He became a disciple of Osho, the Indian mystic, between 1980 and 1992, who gave him the name Prem Dipamo, and wrote many of the songs popular in music groups and darshans. He left Italy for good in 1984, travelled extensively and lived for several years in Germany, India and the United States.
Manu found his home in London in 1990. He fronted a band DÆDALO, between 1990 and 1996, releasing several albums (both with the band and as a solo artist) and working with renowned musicians such as John Etheridge, Colin Bentley, Jamie West-Oram, Tri Hadi, Roger Askew, Chris Baker, Michael Klein, Olly Blanchflower, and the poet Jeremy Reed. He was the founder of the hAZy mOOn club, showcasing new talent as well as established artists such as guitarists John Renbourn and Bert Jansch, poets Carole Satyamurti and Ruth Padel and comedian Simon Munnery.

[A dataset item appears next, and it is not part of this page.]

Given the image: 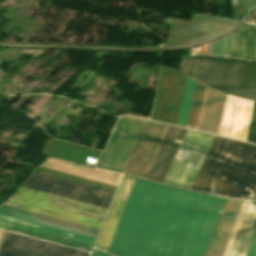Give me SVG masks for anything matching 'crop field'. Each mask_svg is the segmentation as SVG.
I'll list each match as a JSON object with an SVG mask.
<instances>
[{"label": "crop field", "instance_id": "obj_1", "mask_svg": "<svg viewBox=\"0 0 256 256\" xmlns=\"http://www.w3.org/2000/svg\"><path fill=\"white\" fill-rule=\"evenodd\" d=\"M198 195L136 178L108 252L175 256Z\"/></svg>", "mask_w": 256, "mask_h": 256}, {"label": "crop field", "instance_id": "obj_2", "mask_svg": "<svg viewBox=\"0 0 256 256\" xmlns=\"http://www.w3.org/2000/svg\"><path fill=\"white\" fill-rule=\"evenodd\" d=\"M191 189L251 199L256 190V146L216 136Z\"/></svg>", "mask_w": 256, "mask_h": 256}, {"label": "crop field", "instance_id": "obj_3", "mask_svg": "<svg viewBox=\"0 0 256 256\" xmlns=\"http://www.w3.org/2000/svg\"><path fill=\"white\" fill-rule=\"evenodd\" d=\"M188 75L223 93L256 101V63L194 57Z\"/></svg>", "mask_w": 256, "mask_h": 256}, {"label": "crop field", "instance_id": "obj_4", "mask_svg": "<svg viewBox=\"0 0 256 256\" xmlns=\"http://www.w3.org/2000/svg\"><path fill=\"white\" fill-rule=\"evenodd\" d=\"M4 205L99 229L108 211L22 187Z\"/></svg>", "mask_w": 256, "mask_h": 256}, {"label": "crop field", "instance_id": "obj_5", "mask_svg": "<svg viewBox=\"0 0 256 256\" xmlns=\"http://www.w3.org/2000/svg\"><path fill=\"white\" fill-rule=\"evenodd\" d=\"M226 198L200 194L176 256H203Z\"/></svg>", "mask_w": 256, "mask_h": 256}, {"label": "crop field", "instance_id": "obj_6", "mask_svg": "<svg viewBox=\"0 0 256 256\" xmlns=\"http://www.w3.org/2000/svg\"><path fill=\"white\" fill-rule=\"evenodd\" d=\"M214 137L188 130L163 182L190 189Z\"/></svg>", "mask_w": 256, "mask_h": 256}, {"label": "crop field", "instance_id": "obj_7", "mask_svg": "<svg viewBox=\"0 0 256 256\" xmlns=\"http://www.w3.org/2000/svg\"><path fill=\"white\" fill-rule=\"evenodd\" d=\"M22 187L42 191L45 193L65 197L87 204L109 208L112 191L40 174L34 172Z\"/></svg>", "mask_w": 256, "mask_h": 256}, {"label": "crop field", "instance_id": "obj_8", "mask_svg": "<svg viewBox=\"0 0 256 256\" xmlns=\"http://www.w3.org/2000/svg\"><path fill=\"white\" fill-rule=\"evenodd\" d=\"M144 121L134 117H120L97 167L120 172Z\"/></svg>", "mask_w": 256, "mask_h": 256}, {"label": "crop field", "instance_id": "obj_9", "mask_svg": "<svg viewBox=\"0 0 256 256\" xmlns=\"http://www.w3.org/2000/svg\"><path fill=\"white\" fill-rule=\"evenodd\" d=\"M167 126L146 120L121 172L143 177Z\"/></svg>", "mask_w": 256, "mask_h": 256}, {"label": "crop field", "instance_id": "obj_10", "mask_svg": "<svg viewBox=\"0 0 256 256\" xmlns=\"http://www.w3.org/2000/svg\"><path fill=\"white\" fill-rule=\"evenodd\" d=\"M194 16H206L205 17H193L191 23L174 20L172 23L168 42L165 45L169 46H183L192 43H197L212 37H215L227 29L231 28L237 22L217 19L207 15H194ZM205 18V21H204ZM204 21V24H203ZM203 24V27H202ZM202 27V30H201ZM200 30L209 36L200 32ZM228 31V30H227ZM207 36V37H204ZM204 37V38H200ZM200 38V39H197ZM197 39V41L195 40Z\"/></svg>", "mask_w": 256, "mask_h": 256}, {"label": "crop field", "instance_id": "obj_11", "mask_svg": "<svg viewBox=\"0 0 256 256\" xmlns=\"http://www.w3.org/2000/svg\"><path fill=\"white\" fill-rule=\"evenodd\" d=\"M53 244V243H52ZM7 233L0 256H89L90 253Z\"/></svg>", "mask_w": 256, "mask_h": 256}, {"label": "crop field", "instance_id": "obj_12", "mask_svg": "<svg viewBox=\"0 0 256 256\" xmlns=\"http://www.w3.org/2000/svg\"><path fill=\"white\" fill-rule=\"evenodd\" d=\"M186 131V129L168 126L144 176L145 178L163 181Z\"/></svg>", "mask_w": 256, "mask_h": 256}, {"label": "crop field", "instance_id": "obj_13", "mask_svg": "<svg viewBox=\"0 0 256 256\" xmlns=\"http://www.w3.org/2000/svg\"><path fill=\"white\" fill-rule=\"evenodd\" d=\"M250 202L245 201L223 256H229ZM256 232V202H251L230 256H246Z\"/></svg>", "mask_w": 256, "mask_h": 256}, {"label": "crop field", "instance_id": "obj_14", "mask_svg": "<svg viewBox=\"0 0 256 256\" xmlns=\"http://www.w3.org/2000/svg\"><path fill=\"white\" fill-rule=\"evenodd\" d=\"M134 179L135 178L133 177L123 176L108 217L102 227L99 238L95 245L96 248L106 252Z\"/></svg>", "mask_w": 256, "mask_h": 256}, {"label": "crop field", "instance_id": "obj_15", "mask_svg": "<svg viewBox=\"0 0 256 256\" xmlns=\"http://www.w3.org/2000/svg\"><path fill=\"white\" fill-rule=\"evenodd\" d=\"M0 213L18 217V218L25 219V220H29V221H33V222H37V223H41L44 225L68 230L71 232L95 237V238L97 237V235L100 231L99 229H95V228H91V227H87V226L51 218L48 216L20 210V209H16V208L4 206V205L0 206Z\"/></svg>", "mask_w": 256, "mask_h": 256}, {"label": "crop field", "instance_id": "obj_16", "mask_svg": "<svg viewBox=\"0 0 256 256\" xmlns=\"http://www.w3.org/2000/svg\"><path fill=\"white\" fill-rule=\"evenodd\" d=\"M230 57L256 59V26L247 24L231 33Z\"/></svg>", "mask_w": 256, "mask_h": 256}, {"label": "crop field", "instance_id": "obj_17", "mask_svg": "<svg viewBox=\"0 0 256 256\" xmlns=\"http://www.w3.org/2000/svg\"><path fill=\"white\" fill-rule=\"evenodd\" d=\"M0 220L2 221H6L9 223H13V224H17V225H21L24 227H28V228H32V229H36V230H40L43 232H47V233H51V234H55L88 246H93L94 242H95V238H91V237H87V236H83V235H79V234H75V233H71V232H67V231H63V230H59V229H55V228H51V227H47L44 225H40V224H36V223H32V222H28V221H24V220H20V219H16V218H12V217H8V216H4V215H0Z\"/></svg>", "mask_w": 256, "mask_h": 256}, {"label": "crop field", "instance_id": "obj_18", "mask_svg": "<svg viewBox=\"0 0 256 256\" xmlns=\"http://www.w3.org/2000/svg\"><path fill=\"white\" fill-rule=\"evenodd\" d=\"M0 229L15 232V233H19V234H23V235H26V236L42 239V240H45V241H49V242H53V243H57V244H61V245L69 246V247H73V248H77V249H80V250H82V248H84V251H88V252L91 251V248H88V247H85V246H82V245H79V244H76V243L58 238L55 235H51V234H47V233H43V232H39V231L27 229V228H23V227H20V226H16V225L4 223V222H0Z\"/></svg>", "mask_w": 256, "mask_h": 256}, {"label": "crop field", "instance_id": "obj_19", "mask_svg": "<svg viewBox=\"0 0 256 256\" xmlns=\"http://www.w3.org/2000/svg\"><path fill=\"white\" fill-rule=\"evenodd\" d=\"M194 83H195V80H193L189 77H186L183 94H182V98H181V103H180V107H179L178 117H177V121H176L177 124L186 126V121H187V116H188V112H189Z\"/></svg>", "mask_w": 256, "mask_h": 256}, {"label": "crop field", "instance_id": "obj_20", "mask_svg": "<svg viewBox=\"0 0 256 256\" xmlns=\"http://www.w3.org/2000/svg\"><path fill=\"white\" fill-rule=\"evenodd\" d=\"M205 88H206L205 85L196 81L193 98H192V103H191L189 119H188V124H192V125H196V126L198 124Z\"/></svg>", "mask_w": 256, "mask_h": 256}, {"label": "crop field", "instance_id": "obj_21", "mask_svg": "<svg viewBox=\"0 0 256 256\" xmlns=\"http://www.w3.org/2000/svg\"><path fill=\"white\" fill-rule=\"evenodd\" d=\"M230 34L209 44V55L229 57Z\"/></svg>", "mask_w": 256, "mask_h": 256}, {"label": "crop field", "instance_id": "obj_22", "mask_svg": "<svg viewBox=\"0 0 256 256\" xmlns=\"http://www.w3.org/2000/svg\"><path fill=\"white\" fill-rule=\"evenodd\" d=\"M246 141L256 143V102L254 104L251 122Z\"/></svg>", "mask_w": 256, "mask_h": 256}, {"label": "crop field", "instance_id": "obj_23", "mask_svg": "<svg viewBox=\"0 0 256 256\" xmlns=\"http://www.w3.org/2000/svg\"><path fill=\"white\" fill-rule=\"evenodd\" d=\"M247 256H256V235Z\"/></svg>", "mask_w": 256, "mask_h": 256}, {"label": "crop field", "instance_id": "obj_24", "mask_svg": "<svg viewBox=\"0 0 256 256\" xmlns=\"http://www.w3.org/2000/svg\"><path fill=\"white\" fill-rule=\"evenodd\" d=\"M247 5L250 12L256 6V0H247Z\"/></svg>", "mask_w": 256, "mask_h": 256}, {"label": "crop field", "instance_id": "obj_25", "mask_svg": "<svg viewBox=\"0 0 256 256\" xmlns=\"http://www.w3.org/2000/svg\"><path fill=\"white\" fill-rule=\"evenodd\" d=\"M92 256H109V255L103 254L95 250Z\"/></svg>", "mask_w": 256, "mask_h": 256}, {"label": "crop field", "instance_id": "obj_26", "mask_svg": "<svg viewBox=\"0 0 256 256\" xmlns=\"http://www.w3.org/2000/svg\"><path fill=\"white\" fill-rule=\"evenodd\" d=\"M6 233L7 232L4 231L2 236H1V238H0V246H1L2 242H3V239H4L5 235H6Z\"/></svg>", "mask_w": 256, "mask_h": 256}, {"label": "crop field", "instance_id": "obj_27", "mask_svg": "<svg viewBox=\"0 0 256 256\" xmlns=\"http://www.w3.org/2000/svg\"><path fill=\"white\" fill-rule=\"evenodd\" d=\"M222 129H223V127L221 126L219 135H221V133H222Z\"/></svg>", "mask_w": 256, "mask_h": 256}, {"label": "crop field", "instance_id": "obj_28", "mask_svg": "<svg viewBox=\"0 0 256 256\" xmlns=\"http://www.w3.org/2000/svg\"><path fill=\"white\" fill-rule=\"evenodd\" d=\"M254 195H256V192H255V194Z\"/></svg>", "mask_w": 256, "mask_h": 256}]
</instances>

Manu edited Hazy Moon the Zen Review, publishing Zen Buddhist talks and poetry, including works by authors such as Ken Jones and Subhaga Gaetano Failla. He has published several books and numerous articles and papers worldwide.
Manu studied Zen within the White Plum Asangha (an international community founded by Zen Master Taizan Maezumi) between 1996 and 2006 and was ordained as a Zen monk in 2004. He trained in Person-Centred counseling and psychotherapy and studied Alfred Adler's Individual Psychology.
An international lecturer and workshop facilitator, Manu has presented his work in a wide variety of settings, integrating Zen practice with contemporary psychotherapy and the world of ethics, culture, and the arts.